#### SUPPLIED TEXT:

|---|

Feature (NATIONAL)
Bryce Covert
ThinkProgress
March 24, 2016
READ THE FULL STORY HERE
Tags: Housing: Discrimination, Lead Poisoning
Organizations mentioned/involved: Health Justice Project
DETAILS
The Centers for Disease Control and Prevention (CDC) has said that there is no safe level of lead for children’s bloodstreams, and it has updated its guidance such that 5 micrograms per deciliter is considered to be elevated and requires intervention. But the Department of Housing and Urban Development (HUD), which regulates publicly funded housing, still operates with different criteria that hasn’t been updated since it was released in 1999.

|---|

#### WORK REQUEST A:
Please answer these from the feature on lead poisoning, one line each:
(i) Which outlet published it?
(ii) What blood lead level does the CDC now consider elevated?
(iii) In what year were HUD's criteria released?
#### WORK REQUEST B:
Extend the feature on lead poisoning beyond its last sentence.
The records after this point are separate material, not part of the feature on lead poisoning.

[Stored data entries]
|---|

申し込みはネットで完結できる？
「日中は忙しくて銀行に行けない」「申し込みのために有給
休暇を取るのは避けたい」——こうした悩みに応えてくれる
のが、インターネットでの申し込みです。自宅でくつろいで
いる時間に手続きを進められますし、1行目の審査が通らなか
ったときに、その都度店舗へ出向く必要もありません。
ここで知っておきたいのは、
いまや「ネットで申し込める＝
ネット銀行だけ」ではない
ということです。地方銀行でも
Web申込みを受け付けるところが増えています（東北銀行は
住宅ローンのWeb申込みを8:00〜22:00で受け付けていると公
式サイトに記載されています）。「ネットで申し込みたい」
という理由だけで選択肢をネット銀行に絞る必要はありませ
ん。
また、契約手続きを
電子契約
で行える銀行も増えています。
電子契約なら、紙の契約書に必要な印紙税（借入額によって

|---|

#### WRITTEN ANSWER A:
(i) ThinkProgress
(ii) 5 micrograms per deciliter
(iii) 1999

#### WRITTEN ANSWER B:
To get intervention — an order that a landlord fix dilapidated housing or the ability to simply pick up and move — a child under the age of six has to have a blood lead level of 20 micrograms or above in a single test or 15 and higher in two tests taken within three months. It’s a problem the agency now says it is starting to try and change, although there are plenty of other loopholes that keep children in lead-tainted homes.
“The science has continued to evolve, the CDC has continued to reduce blood lead levels at which intervention is necessary, and HUD’s regulations have remained in the Bush era,” said Emily Benfer, director of the civil legal aid organization Health Justice Project at Loyola University. “It’s very problematic.”